No one wants to engage in any serious debate of the real issues, preferring a weak kneed desire to 'protest' at something or other that they usually haven't really thought through at all. Usually it's the 'war', and whether it was 'legal'. Sometimes it's the mess in the health system, or the convenient political hobby horse of education. But no one THINKS THINGS THROUGH. We can't be bothered.

In reality of course, things are always much more complicated. But we all want to leave someone else to think about such dull details, we're too busy with our important lives to get involved. Essentially I'm the same, I think everyone in 'Old Europe' is the same - we take our democracy completely for granted.

The signs are there, clear to see: falling voting figures, lazy methods of registration, slack delivery of polling cards, total lack of visible signs of candidates in the streets, low level of leaflet posting, hardly any handbills in people's windows, I could go on.

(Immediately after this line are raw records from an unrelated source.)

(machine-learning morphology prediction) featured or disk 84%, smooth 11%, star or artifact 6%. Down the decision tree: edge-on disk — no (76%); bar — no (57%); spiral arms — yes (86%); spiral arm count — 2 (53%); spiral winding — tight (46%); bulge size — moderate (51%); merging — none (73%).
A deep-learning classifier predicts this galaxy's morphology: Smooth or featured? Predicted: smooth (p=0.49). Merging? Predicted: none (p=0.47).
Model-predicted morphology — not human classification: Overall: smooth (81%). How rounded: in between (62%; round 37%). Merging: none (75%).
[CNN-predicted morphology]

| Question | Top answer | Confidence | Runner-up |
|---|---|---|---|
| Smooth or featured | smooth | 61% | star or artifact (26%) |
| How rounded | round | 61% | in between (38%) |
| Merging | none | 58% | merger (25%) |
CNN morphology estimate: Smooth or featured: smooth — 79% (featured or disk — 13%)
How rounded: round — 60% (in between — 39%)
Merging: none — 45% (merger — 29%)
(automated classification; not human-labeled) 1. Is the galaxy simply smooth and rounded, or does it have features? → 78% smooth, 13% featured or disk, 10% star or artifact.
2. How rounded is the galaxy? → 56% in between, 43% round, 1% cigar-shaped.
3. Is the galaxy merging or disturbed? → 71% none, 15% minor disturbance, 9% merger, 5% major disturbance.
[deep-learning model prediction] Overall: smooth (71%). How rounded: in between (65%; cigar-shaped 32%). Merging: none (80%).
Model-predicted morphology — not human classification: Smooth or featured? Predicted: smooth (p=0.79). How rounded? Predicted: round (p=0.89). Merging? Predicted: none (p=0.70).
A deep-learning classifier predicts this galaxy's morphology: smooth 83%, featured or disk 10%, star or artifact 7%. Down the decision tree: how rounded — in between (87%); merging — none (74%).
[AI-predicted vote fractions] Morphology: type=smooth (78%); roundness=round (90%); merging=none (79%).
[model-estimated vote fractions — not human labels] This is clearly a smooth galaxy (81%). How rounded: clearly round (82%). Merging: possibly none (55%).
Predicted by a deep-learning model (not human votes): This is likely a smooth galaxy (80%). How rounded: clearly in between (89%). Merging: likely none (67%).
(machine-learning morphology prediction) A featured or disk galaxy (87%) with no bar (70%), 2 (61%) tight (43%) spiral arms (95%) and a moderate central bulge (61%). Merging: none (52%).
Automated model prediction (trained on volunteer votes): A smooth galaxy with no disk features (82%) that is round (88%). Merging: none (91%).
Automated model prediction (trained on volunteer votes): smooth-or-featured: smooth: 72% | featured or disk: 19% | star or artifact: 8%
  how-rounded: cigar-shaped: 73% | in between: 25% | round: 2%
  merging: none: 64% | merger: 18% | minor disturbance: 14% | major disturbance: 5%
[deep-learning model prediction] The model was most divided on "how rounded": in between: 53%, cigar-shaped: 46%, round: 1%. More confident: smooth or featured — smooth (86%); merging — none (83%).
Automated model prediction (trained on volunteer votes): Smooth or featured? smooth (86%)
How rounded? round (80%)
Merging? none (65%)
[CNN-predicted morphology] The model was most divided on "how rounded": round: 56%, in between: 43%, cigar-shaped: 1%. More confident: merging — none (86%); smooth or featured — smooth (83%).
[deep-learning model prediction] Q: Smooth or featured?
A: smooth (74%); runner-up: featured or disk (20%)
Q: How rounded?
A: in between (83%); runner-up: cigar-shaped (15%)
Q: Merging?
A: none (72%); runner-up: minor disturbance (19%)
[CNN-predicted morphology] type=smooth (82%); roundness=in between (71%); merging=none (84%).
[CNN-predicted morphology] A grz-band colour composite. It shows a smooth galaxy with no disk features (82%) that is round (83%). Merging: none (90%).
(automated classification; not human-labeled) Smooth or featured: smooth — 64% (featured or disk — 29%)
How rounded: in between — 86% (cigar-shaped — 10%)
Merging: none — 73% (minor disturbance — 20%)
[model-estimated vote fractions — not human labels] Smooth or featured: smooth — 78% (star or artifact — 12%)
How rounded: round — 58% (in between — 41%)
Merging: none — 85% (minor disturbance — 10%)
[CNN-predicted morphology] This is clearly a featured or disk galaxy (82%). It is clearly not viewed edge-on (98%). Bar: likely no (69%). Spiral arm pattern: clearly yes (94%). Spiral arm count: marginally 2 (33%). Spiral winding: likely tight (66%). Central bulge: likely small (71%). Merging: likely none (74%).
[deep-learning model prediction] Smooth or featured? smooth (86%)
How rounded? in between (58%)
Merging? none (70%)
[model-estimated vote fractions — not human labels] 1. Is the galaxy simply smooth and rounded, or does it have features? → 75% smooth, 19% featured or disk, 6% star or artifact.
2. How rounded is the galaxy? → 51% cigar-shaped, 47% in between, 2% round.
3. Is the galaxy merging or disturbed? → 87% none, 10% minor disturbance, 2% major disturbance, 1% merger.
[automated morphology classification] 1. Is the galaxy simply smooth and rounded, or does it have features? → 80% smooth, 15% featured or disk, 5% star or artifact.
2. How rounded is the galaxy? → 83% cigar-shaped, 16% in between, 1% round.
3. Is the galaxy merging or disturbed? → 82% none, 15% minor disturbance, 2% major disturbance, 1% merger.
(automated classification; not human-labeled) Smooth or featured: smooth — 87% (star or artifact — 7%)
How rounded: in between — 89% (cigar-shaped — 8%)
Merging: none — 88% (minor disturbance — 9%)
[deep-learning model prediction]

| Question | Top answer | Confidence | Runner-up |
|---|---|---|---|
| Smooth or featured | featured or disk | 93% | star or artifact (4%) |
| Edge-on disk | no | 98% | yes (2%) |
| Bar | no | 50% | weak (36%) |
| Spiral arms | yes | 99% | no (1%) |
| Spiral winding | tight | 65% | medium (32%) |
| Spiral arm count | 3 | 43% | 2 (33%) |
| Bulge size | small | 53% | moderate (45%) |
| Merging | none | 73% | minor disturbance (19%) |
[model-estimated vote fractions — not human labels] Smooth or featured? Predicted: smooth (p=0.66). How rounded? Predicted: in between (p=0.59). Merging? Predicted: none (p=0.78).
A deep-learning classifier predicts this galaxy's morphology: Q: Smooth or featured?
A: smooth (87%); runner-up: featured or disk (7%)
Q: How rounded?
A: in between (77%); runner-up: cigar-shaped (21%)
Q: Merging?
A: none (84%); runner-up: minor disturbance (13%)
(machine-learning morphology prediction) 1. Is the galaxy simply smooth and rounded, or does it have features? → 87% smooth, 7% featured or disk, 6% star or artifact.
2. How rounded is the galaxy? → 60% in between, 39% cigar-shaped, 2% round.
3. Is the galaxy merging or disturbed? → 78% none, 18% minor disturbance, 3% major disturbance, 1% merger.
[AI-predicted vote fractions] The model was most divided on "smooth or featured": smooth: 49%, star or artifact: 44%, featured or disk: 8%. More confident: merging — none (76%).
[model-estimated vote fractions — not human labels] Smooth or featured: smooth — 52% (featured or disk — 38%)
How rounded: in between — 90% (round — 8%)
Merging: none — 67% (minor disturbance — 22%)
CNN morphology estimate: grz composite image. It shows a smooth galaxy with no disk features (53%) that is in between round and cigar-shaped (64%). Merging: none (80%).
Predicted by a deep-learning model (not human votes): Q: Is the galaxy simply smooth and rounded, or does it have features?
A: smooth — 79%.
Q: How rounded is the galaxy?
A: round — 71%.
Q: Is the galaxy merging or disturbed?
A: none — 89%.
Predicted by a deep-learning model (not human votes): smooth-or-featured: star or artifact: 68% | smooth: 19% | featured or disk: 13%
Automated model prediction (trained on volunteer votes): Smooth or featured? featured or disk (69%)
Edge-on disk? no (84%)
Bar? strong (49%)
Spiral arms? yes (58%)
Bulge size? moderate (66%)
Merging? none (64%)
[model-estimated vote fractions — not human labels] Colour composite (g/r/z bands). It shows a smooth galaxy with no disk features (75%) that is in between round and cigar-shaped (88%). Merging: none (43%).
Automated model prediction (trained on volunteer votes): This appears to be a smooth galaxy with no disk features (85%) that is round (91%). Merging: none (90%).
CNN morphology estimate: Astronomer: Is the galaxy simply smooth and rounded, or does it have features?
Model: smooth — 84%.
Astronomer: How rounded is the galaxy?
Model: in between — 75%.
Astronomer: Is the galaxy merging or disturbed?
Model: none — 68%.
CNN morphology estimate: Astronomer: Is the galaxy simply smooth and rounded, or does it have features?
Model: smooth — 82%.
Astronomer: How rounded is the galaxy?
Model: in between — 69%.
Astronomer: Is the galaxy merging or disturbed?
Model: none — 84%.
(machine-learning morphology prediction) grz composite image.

I live in a marginal seat, so I was bracing myself for all sorts of doorstepping and leaflet bombardment, but I got hardly any at all. I only saw one lot of politico's in the street [Tories], and a brief sighting of Ken Livingstone [London Mayor, Labour], whom I stood next to while I got some cash out of the auto-teller. No one spoke to me, even though I consider myself very approachable. No one wanted to speak to me, or anyone else for that matter. They [the politico's] were all sealed off from reality, in their own little bubble, a private club that we weren't part of.

I have a very bad feeling about the future. Politicians by nature are anal dull types most suited to civil service employment and lots of rules. We all know that, and I think that's part of the problem. Great intellects in politics are unusual to say the least, and with so little charisma or idealism on offer, wow, you'd almost think you were watching a pop chart show. Lifeless turgid predictability.

We need some new leaders. And if the vacuum that exists isn't filled with real brilliance, it will be filled by fanaticism and religion - it's already happening in the States, Holland, Denmark, Germany, France and elsewhere.

Of course British cynicism acts as a protector in a way, though God help us if apathy let's in the Tories, then we'll remember the good old days of Labour Government.

Labour ain't perfect, but they're the best we got buddy.